======== Testo del documento
Con gli Sdang!
rinnoviamo la collaborazione Edp.
Abbiamo infatti avuto il piacere di presentare questo duo bresciano
all'uscita del loro primo lavoro discografico (qui),
l'Ep Il giorno delle altalene. Musicisti professionisti,
Nicola Panteghini e Alessandro Pedretti non stanno certo con le mani
in mano per cui si presentano già col loro primo full lenght, un 6
pezzi di musica strumentale, intitolato La malinconia delle fate.
E' di questo album che vogliamo oggi trattare.
Come per l'ep precedente le
coordinate sonore sono molto simili e riconoscibili, identificative
del duo stesso (Postrock, Mathrock, Metal, Shoegaze, repentini cambi
Prog) ma il disco si dimostra più maturo, completo, pensato e ricco
di spunti. Con l'ep gli Sdang! hanno voluto mettersi alla prova,
vedere se il duo colpisce nel segno, tra il pubblico e la critica
così, una volta passato l'esame, si sono impegnati in maniera più
seria, appoggiandosi ora anche a una serie di etichette indipendenti
che supportano l'uscita discografica. Per capire appieno la filosofia
dei due, il mondo fatato da cui prendono spunto, e tutti i risvolti
del nuovo album, rimando all'articolo di approfondimento corredato di intervista ai due. Qui andiamo di
aspetti più tecnici per lasciare infine il posto all'approfondita
recensione del nostro collaboratore Luca Sabata, già virtuoso
batterista del duo sperimentale napoletano Karawane.
La malinconia delle fate è
stato registrato nell'ottobre 2015 nello studio bresciano Bluefemme
durante un'intensa sessione di tre giorni e rifinito con poche
sovraincisioni in un secondo momento. L'approccio degli Sdang! alla
registrazione in studio è però molto sciolta e semplice, fatta di
presa diretta dove tutti i brani vengono suonati assieme dall'inizio
alla fine: lo scopo è quello di riprodurre su disco, in maniera
fedele, ciò che l'ascoltatore potrebbe vivere durante un concerto.
Tale filosofia è ribadita dai due video tratti dall'album:
Astronomica, il video ufficiale ad anticipazione dell'Lp, è
registrato in sala prove mentre Il primo giorno di scuola è
nientemeno che la registrazione del live durante il release party del
26 aprile al Carmen Town di Brescia (Regia di Stefano Resciniti, audio a cura di Ronnie
Amighetti e Alessandro Petrol Pedretti).
================
======== Materiale dell'esercizio
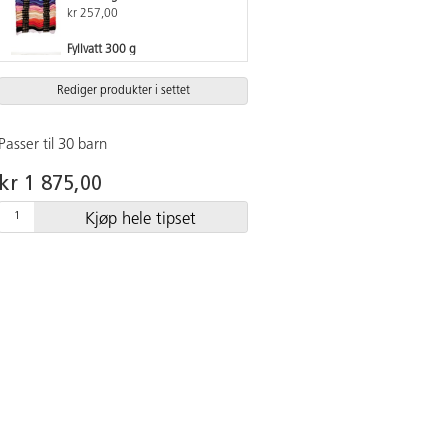
kr 257,00
Fyllvatt 300 g
kr 145,00
Rediger produkter i settet
Passer til 30 barn
kr 1 875,00
Kjøp hele tipset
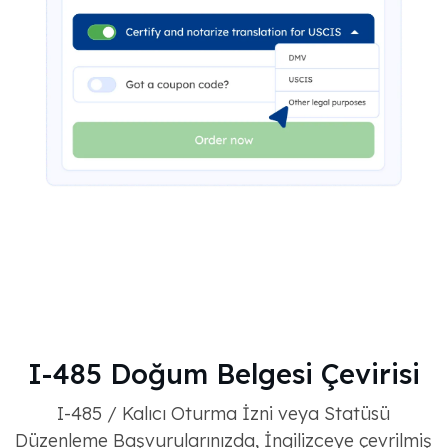
I-485 Doğum Belgesi Çevirisi
I-485 / Kalıcı Oturma İzni veya Statüsü
Düzenleme Başvurularınızda, İngilizceye çevrilmiş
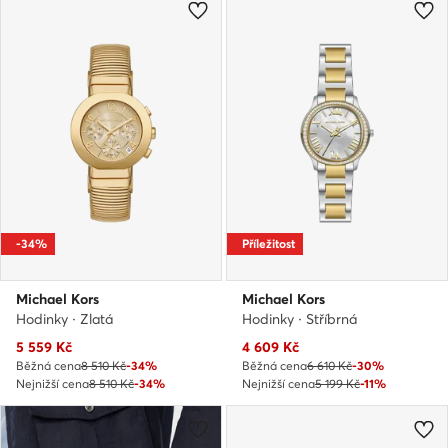
-34%
Příležitost
Michael Kors
Michael Kors
Hodinky · Zlatá
Hodinky · Stříbrná
Aktuální cena
Aktuální cena
5 559
Kč
4 609
Kč
Běžná cena
8 510 Kč
-34%
Běžná cena
6 610 Kč
-30%
Nejnižší cena
8 510 Kč
-34%
Nejnižší cena
5 199 Kč
-11%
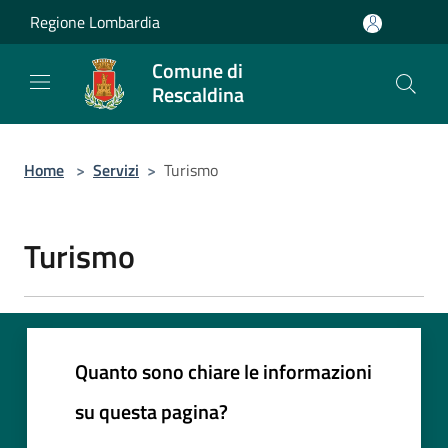
Salta al contenuto principale
Regione Lombardia
Comune di
Rescaldina
Home
>
Servizi
>
Turismo
Turismo
Quanto sono chiare le informazioni
su questa pagina?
================
* Attività
a – Riscrivi fedelmente le righe del materiale dell'esercizio, partendo da quella che contiene "I-485 Doğum Belgesi Çevirisi" e proseguendo fino all'ultima riga del materiale, estremi compresi. Lascia fuori dalla risposta le immagini.
b – Prosegui la recensione dell'album La malinconia delle fate a partire dall'ultima frase riportata.

* Risposte date
a –
I-485 Doğum Belgesi Çevirisi
I-485 / Kalıcı Oturma İzni veya Statüsü
Düzenleme Başvurularınızda, İngilizceye çevrilmiş
-34%
Příležitost
Michael Kors
Michael Kors
Hodinky · Zlatá
Hodinky · Stříbrná
Aktuální cena
Aktuální cena
5 559
Kč
4 609
Kč
Běžná cena
8 510 Kč
-34%
Běžná cena
6 610 Kč
-30%
Nejnižší cena
8 510 Kč
-34%
Nejnižší cena
5 199 Kč
-11%
Salta al contenuto principale
Regione Lombardia
Comune di
Rescaldina
Home
>
Servizi
>
Turismo
Turismo
Quanto sono chiare le informazioni
su questa pagina?

b –
L'album è stato prodotto tra
ottobre 2015 e febbraio 2016 con la collaborazione di La Fornace
Dischi, Dreamingorilla Rec, Taxi Driver Rec, Toten Schwan Rec e Acid
Cosmonaut Records. Recording, mixing e mastering sono ad opera di
Marco Franzoni, titolare del Bluefemme Studio di Brescia, e
dell'assistente Ronni Amighetti. L'artwork della copertina è ad
opera di La Fornace Dischi mentre il duo è seguito dall'Ufficio
Stampa Astarte, nella figura di Nina Selvini, mentre Marialuisa
Rovetta è il referente per l'agenzia di booking LALA. Buona lettura
e buon ascolto di questo ottimo album post-prog che non vi
stancherete mai di ascoltare...
Video:
"Il primo giorno di scuola"
(Offcial Video live)
Live promo 2016/2017:
Contatti:
Ufficio Stampa: nina@astarteagency.it
Streaming:
La malinconia delle
fate 2016
Acid Cosmonaut, Dreaming
Gorilla Records, La Fornace Dischi,
Taxi Driver Rec., Toten
Schwan Rec.
(PostRock, Prog)
1.Il primo giorno di
scuola
2.Martina
3.Astronomica
4.Scrivimi una lettera tra
nove anni
5.Cento metri all'arrivo
6.La malinconia delle fate
RECENSIONE
SDANG! "La malinconia delle
fate"
Lp 2016 Acid
Cosmonaut, Dreaming Gorilla, La Fornace Dischi, Taxi Driver, Toten
Schwan Rec.
Di solito mi piace
fare qualche commento sul packaging del disco, ma essendo in questo
caso piuttosto semplice, proseguo senza indugi alla mia personale
analisi.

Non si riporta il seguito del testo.